#### TEXT SECTION:
* * * * *

Wednesday, April 9, 2008

Lessons Learned in the last 24 hours

I have learned two very important lessons in the past 15 hours and I feel it's my duty to the world to pass them on...

1. Don't have a temper tantrum in front of teens.

Picture if you will 9:45pm. 42 year old mother returning home after a grueling 2 hours of court reporter theory class where she is trying to learn a code concocted by some sadist who should be shot. She enters the home to find...

1. first grader still up, teeth not brushed

2. fifth grader still up, teeth not brushed, homework not finished

3. All the dirty dishes from dinner piled, still filled with what was left of dinner, in the sink and precariously stacked with quiet a list going on and Howard steppin up to help.

* * * * *

#### DATA:
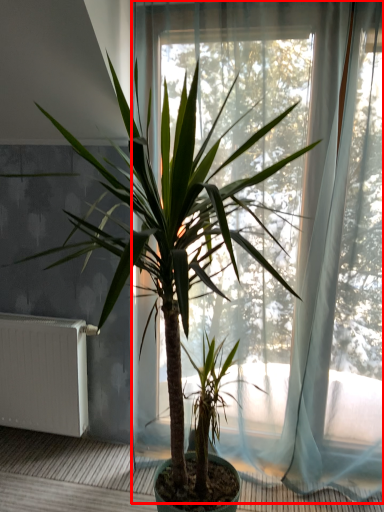
Question: From the image's perspective, where is window (annotated by the red box) located relative to radiator?

Choices:
 (A) below
 (B) above

Answer: (B)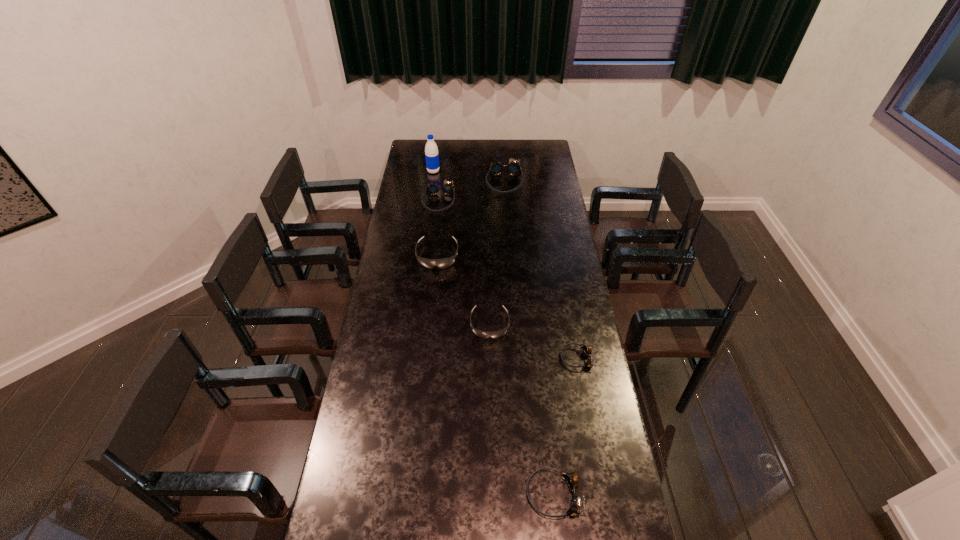
Identify the location of the smaller black goggles. The width and height of the screenshot is (960, 540). (482, 334).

* * * * *

#### EXERCISES TO COMPLETE:
- a) Copy the stretch of the lessons-learned blog post from "I have learned" through "home to find..." word for word.
- b) Carry on the lessons-learned blog post, starting right after its last sentence.

#### ANSWER SECTION:
- a)
I have learned two very important lessons in the past 15 hours and I feel it's my duty to the world to pass them on...

1. Don't have a temper tantrum in front of teens.

Picture if you will 9:45pm. 42 year old mother returning home after a grueling 2 hours of court reporter theory class where she is trying to learn a code concocted by some sadist who should be shot. She enters the home to find...

- b)
4. Husband on sofa reading

5. teen daughter on computer IMing her 20 closest friends - all at the same time

6. teen son on XBOX360 Live killing everyone in sight

Haggard 42 year old mother goes into a temper tantrum any 3 year old would envy. Read with squeaky imminent nervous breakdown voice: "Well, isn't this nice that I'm back in school to learn this God forsaken code to get a job so that my precious children can go to any college they wish without a care...never mind that I did the laundry, made dinner and oh yes, drove Jason to drivers ed and Molly to her play practice and what do I get...A sink full of dirty dishes at damn near 10 o'clock at night with a clean dishwasher mere inches away! And kids who should have been in bed at 8:30 are still running around. And don't even tell me that the dogs haven't been fed or that Norman hasn't had his medication!!!! You have about 30 seconds to get this together before I flip out! One of these days I'm going to pack my bags and move to New York and go to the Rhode Island School of Design and I'll see you once a year when I visit! Maybe! (so there)

Jason: Ah, Mom I hate to break it to you but that school isn't in New York it's in Rhode Island and I'll tell you what you always told me...anything you pack during this temper tantrum you'll have to put away yourself cause I'm not helping. BAAHHHHAHAAHAHAH!

Me: Shut up Jason!

This morning. Screw the diet! I'm having left over Banana Cream Pie THAT I MADE FOR MY PRECIOUS FAMILY YESTERDAY!!!! for breakfast.

2. Cleaning is dangerous business.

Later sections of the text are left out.